И вырожденец, нокаутированный коварным ударом судьбы, поплелся домой. Мимо пешеходного
перехода, где, на свою беду, выиграл проклятый суперприз. Мимо водосточной трубы, где пожалел
злополучного Миху. Мимо подворотни, где уже не было кровожадной овчарки. А жаль — пусть бы
разорвала жертву несчастного стечения обстоятельств на мелкие кусочки.
Или это было не стечение обстоятельств, а жестокая шутка какого-нибудь злого волшебника?
Разве не подозрительно, что все, кто имел касательство к катастрофе, один за другим бесследно
исчезали?
Зато замок на решетке висел на своем обычном месте. В подвал снова было не попасть.
Ластик собирался идти в четвертый подъезд, к папе на работу, но тут вдруг остановился. А что
если папа не поверит? Ведь чушь, бред, с начала до конца: и шепот из погреба, и привязанная собака,
и всё остальное.
Он стоял перед подъездом минуту, другую, третью, не решаясь войти. А дверь взяла и открылась
сама собой. И вышел из нее не кто-нибудь, а папа. Только он был не один. Папу сопровождал какой-
то долговязый, сухопарый старик — сразу видно, что иностранец: в шляпе с перышком, с белым
шарфом навыпуск, а в руке объемистый саквояж ярко-желтой кожи.

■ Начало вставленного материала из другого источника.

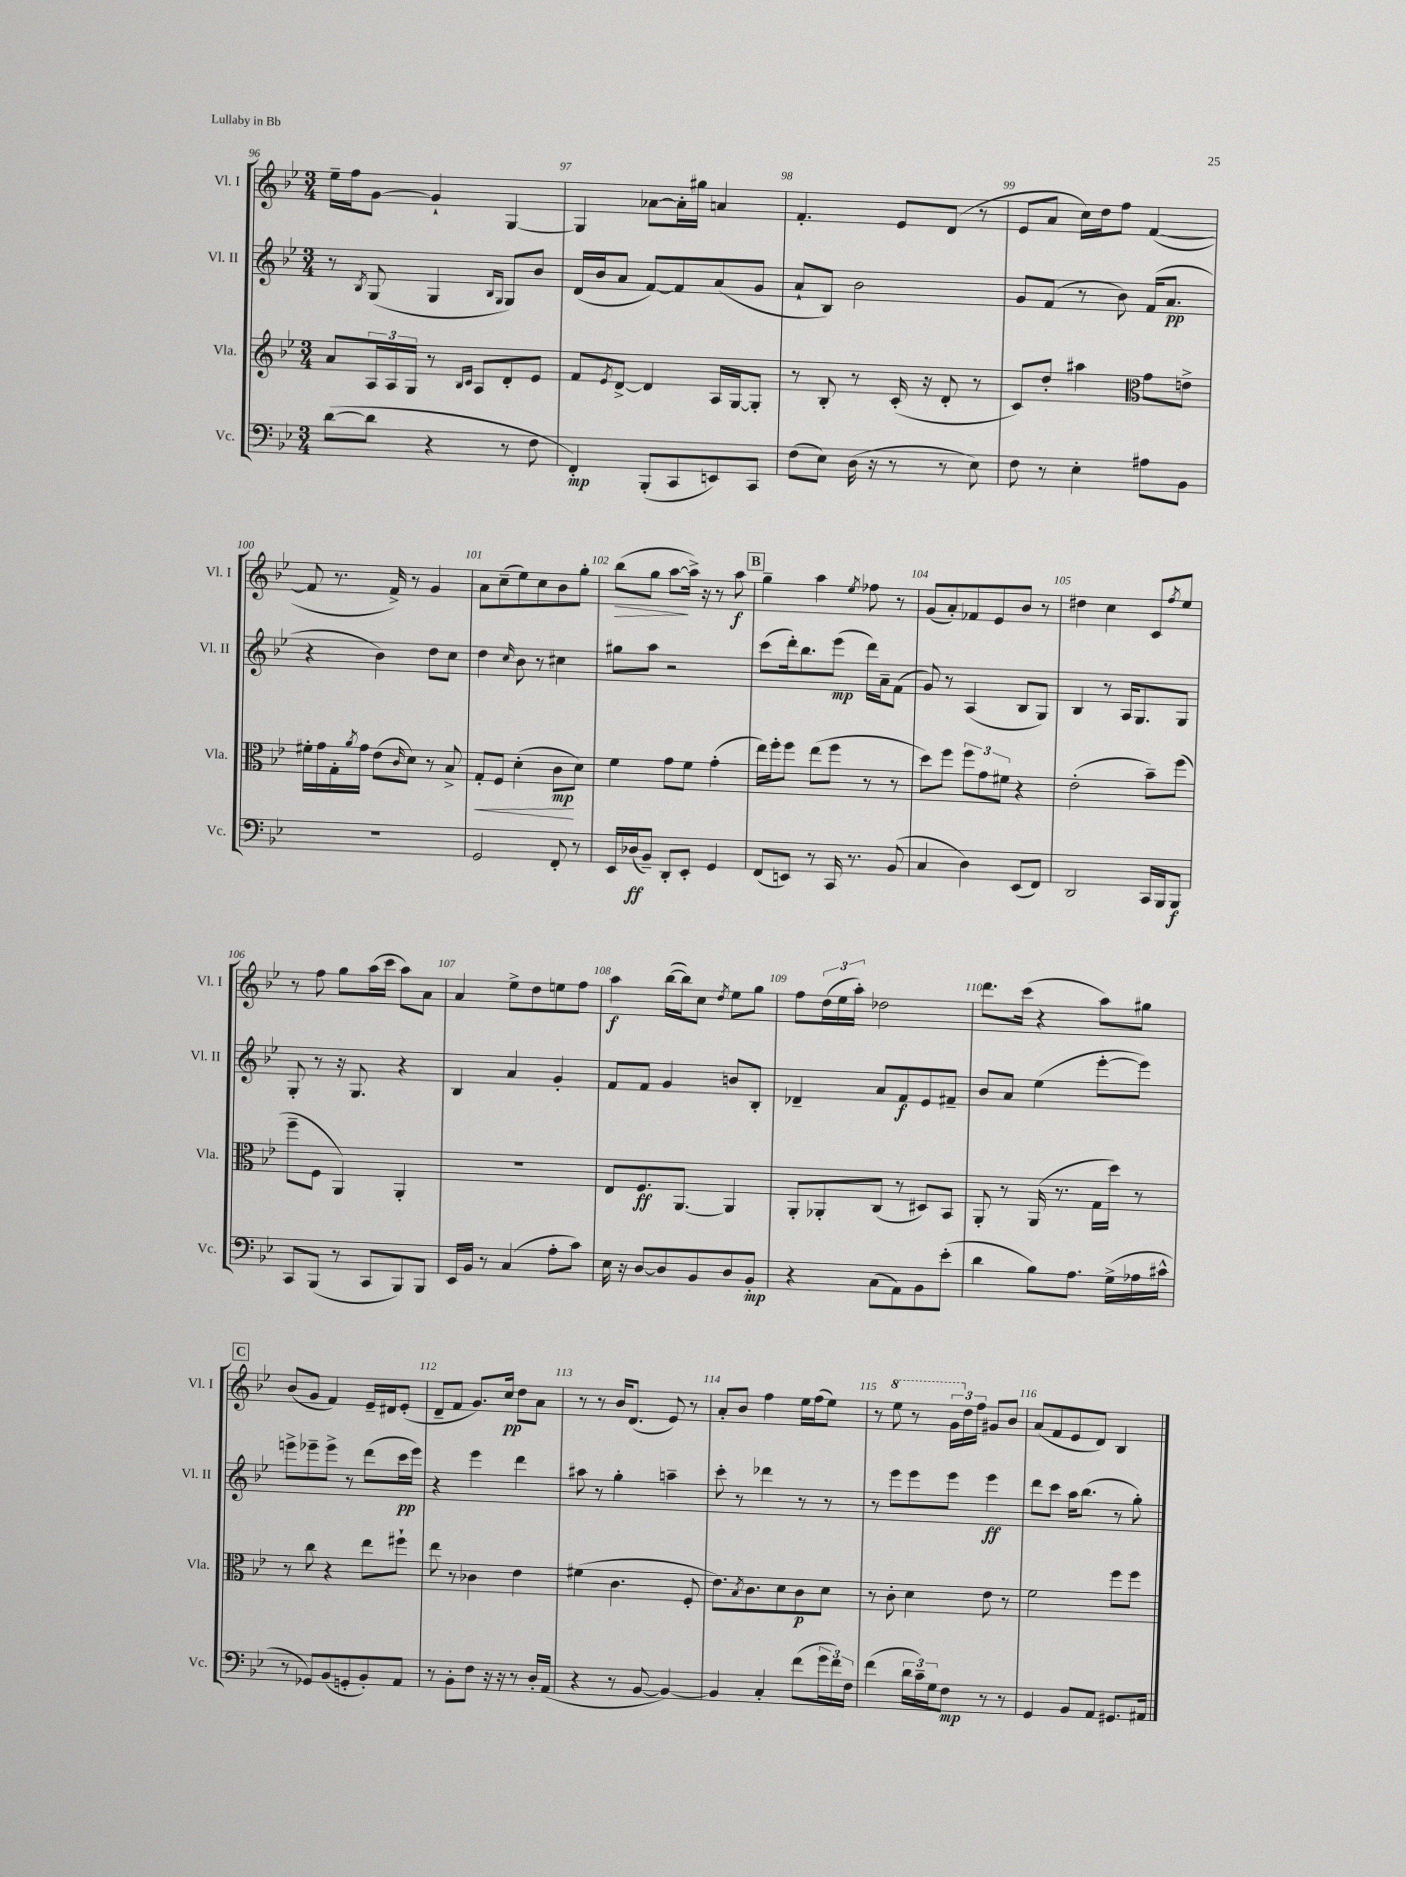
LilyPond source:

<<
\new StaffGroup <<
\new Staff = "s0" \with { instrumentName = "Vl. I" shortInstrumentName = "Vl. I" } {
    \clef treble \key bes \major \numericTimeSignature \time 3/4
    ees''16-- f''16 g'8~ g'4-! g4~ |
    g4 aes'8~ aes'16-. gis''16 a'4 |
    f'4.-. ees'8 d'8( r8 |
    ees'8 a'8 c''16) d''16 f''8 f'4~( |
    f'8 r8. f'16->) r8 g'4 |
    a'8 c''8--( ees''8) c''8 bes'8 g''8-. |
    bes''8\>( g''8 a''8~\! a''16->) r16 r8 a''8\f |
    \mark \markup { \box "B" } g''4-- a''4 \acciaccatura { ees''8 } fes''8 r8 |
    g'8( a'8-.) fes'8 ees'8 bes'8 r8 |
    dis''4 c''4 c'8 \acciaccatura { f''8 } ees''8 |
    r8 f''8 g''8 a''16( c'''16 a''8) a'8 |
    a'4 ees''8-> d''8 e''8 f''8 |
    a''4\f bes''16~( bes''16) c''8 \acciaccatura { d''8 } ees''8 g''8 |
    f''8 \tuplet 3/2 { d''16( ees''16 a''16-.) } des''2 |
    d'''8. c'''16( r4 a''8) gis''8 |
    \mark \markup { \box "C" } bes'8( g'8 f'4) ees'16-- dis'16 ees'8-.( |
    d'8-- f'8 g'8.) c''16\pp d''8 a'8 |
    r8 r8 bes'16 d'8.( ees'8) r8 |
    a'8-. bes'8 f''4 ees''16 f''16( ees''8) |
    r8 \ottava #1 ees'''8 r8 \tuplet 3/2 { g''16 \ottava #0 d''16 f''16 } gis'8 bes'8 |
    a'8( f'8 ees'8 d'8) bes4 \bar "|." |
}
\new Staff = "s1" \with { instrumentName = "Vl. II" shortInstrumentName = "Vl. II" } {
    \clef treble \key bes \major \numericTimeSignature \time 3/4
    r8 \acciaccatura { bes8 } g8( g4 \grace { bes16 g16 } g8) bes'8 |
    d'16( bes'16 a'8 f'8~) f'8 a'8( g'8 |
    a'8-! bes8) bes'2 |
    g'8 f'8( r8 bes'8) f'16( a'8.\pp |
    r4 bes'4) d''8 c''8 |
    d''4 \grace { c''16 } bes'8 r8 cis''4 |
    gis''8 a''8 r2 |
    \mark \markup { \box "B" } c'''8( d'''16-.) bes''8. ees'''8\mp( d'''16) a'16-- f'8( |
    g'8) r8 a4( bes8 g8) |
    bes4 r8 a16 g8. g8 |
    g8-. r8 r16 g8. r4 |
    bes4 a'4 g'4-. |
    f'8 f'8 g'4 b'8 bes8-. |
    des'4-- a'8 f'8\f ees'8 fis'8-- |
    bes'8 a'8 ees''4( ees'''8~-. ees'''8) |
    \mark \markup { \box "C" } e'''8-> ees'''8-- ees'''8-> r8 d'''8( c'''16\pp ees'''16) |
    r4 ees'''4 d'''4 |
    ais''8 r8 g''4-. a''4-- |
    c'''8-. r8 des'''4 r8 r8 |
    r8 ees'''8 ees'''8 ees'''8 ees'''4\ff |
    d'''8 c'''8 a''16 bes''8.( r8 g''8-.) \bar "|." |
}
\new Staff = "s2" \with { instrumentName = "Vla." shortInstrumentName = "Vla." } {
    \clef treble \key bes \major \numericTimeSignature \time 3/4
    a'8 \tuplet 3/2 { a16 a16 g16 } r8 \grace { bes16 c'16 } a8 d'8-. ees'8 |
    f'8 \acciaccatura { ees'8 } d'8~-> d'4 a16 g16~ g8-. |
    r8 bes8-. r8 c'16-.( r16 d'8-. r8 |
    c'8) d''8-. ais''4 \clef alto g'8 e'8-> |
    fis'16-. g'16 g16-. \acciaccatura { a'8 } g'16 ees'8( \grace { c'16 } d'8) r8 bes8-> |
    g8-.\< f8 d'4-.( c'8\mp\! d'8) |
    f'4 g'8 f'8 g'4-.( |
    \mark \markup { \box "B" } ees''16) f''16-. f''8 ees''8( f''8 r8 r8 |
    d''8) f''8 \tuplet 3/2 { f''8 g'8 fis'8 } r4 |
    ees'2-.( bes'8--) f''8( |
    f''8-- f8 a,4) a,4-. |
    R2. |
    ees8 f8.\ff a,8.~ a,4 |
    a,8-. aes,8-. c8( r8 dis8) bes,8 |
    a,8-. r8 a,16( r8. g16 d''16) r8 |
    \mark \markup { \box "C" } r8 c''8 r4 ees''8 fis''8-! |
    ees''8 r8 ces'4 ees'4 |
    fis'4( c'4. f8-. |
    ees'8.) \acciaccatura { bes8 } c'8. d'8 c'8\p d'8 |
    r8 c'8-. d'4 ees'8 r8 |
    f'2 f''8 f''8 \bar "|." |
}
\new Staff = "s3" \with { instrumentName = "Vc." shortInstrumentName = "Vc." } {
    \clef bass \key bes \major \numericTimeSignature \time 3/4
    d'8~( d'8 r4 r8 f8 |
    f,4-.\mp) bes,,8-.( c,8 e,8) c,8 |
    f8( ees8) d16( r16 r8 r8 ees8) |
    f8 r8 ees4-. ais8 bes,8 |
    R2. |
    g,2 f,8-. r8 |
    ees,16 des16\ff( bes,8--) d,8-. ees,8-. g,4 |
    \mark \markup { \box "B" } f,8( e,8) r8 c,16 r8. bes,8( |
    c4 d4) ees,8( f,8) |
    d,2 c,16 bes,,16 bes,,8\f |
    c,8 bes,,8( r8 c,8 bes,,8) bes,,8 |
    ees,16 bes,16 r8 c4( a8-. c'8) |
    ees16 r16 d8~ d8 bes,8 d8 bes,8-.\mp |
    r4 c8( a,8) bes,8 ees'8-.( |
    d'4 bes8) a8. g16->( aes16 cis'16-^ |
    \mark \markup { \box "C" } r8 ges,8) bes,8( g,8-. bes,8-.) a,8 |
    r8 bes,8-. f8 r16 r16 r8 d16-. a,16( |
    r4 r8 bes,8~ bes,4~) |
    bes,4 c4-. f'8( \tuplet 3/2 { g'16 f'16) f16 } |
    f'4( \tuplet 3/2 { d'16 c'16--) g16 } f8\mp r8 r8 |
    g,4 bes,8 a,8 gis,8. ais,16 \bar "|." |
}
>>
>>
\layout { \context { \Score currentBarNumber = #96 \override BarNumber.break-visibility = ##(#f #t #t) barNumberVisibility = #all-bar-numbers-visible } }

— Эрастик! — воскликнул папа. — Ты уже вернулся из лицея? Что так рано?
— Меня, — трагическим шепотом начал Ластик. — Меня…
Но папа не дослушал — повернулся к старику.
— Мой сын, Эраст. Назван в честь Эраста Петровича, чиновника…
— … особых поручений при московском генерал-губернаторе. Величайшего сыщика-джентльмена
своей эпохи, — подхватил незнакомец, кивнув. Голос у него был ровный, немножко скрипучий, с
легким металлическим акцентом. — Познакомьте же меня скорее с молодым человеком.
Папа объяснил:
— Это мистер Ван Дорн. Наш родственник. Правда, очень дальний.
— Двенадцатиюродный, — уточнил старик. Ростом он был почти с папу, то есть под два метра,
поэтому, чтобы пожать Ластику руку, сложился чуть не пополам.
Его тонкие, бледные губы оказались у самого уха шестиклассника и прошептали:
— Вы точь-в-точь такой, как я себе представлял. Я нисколько не разочарован.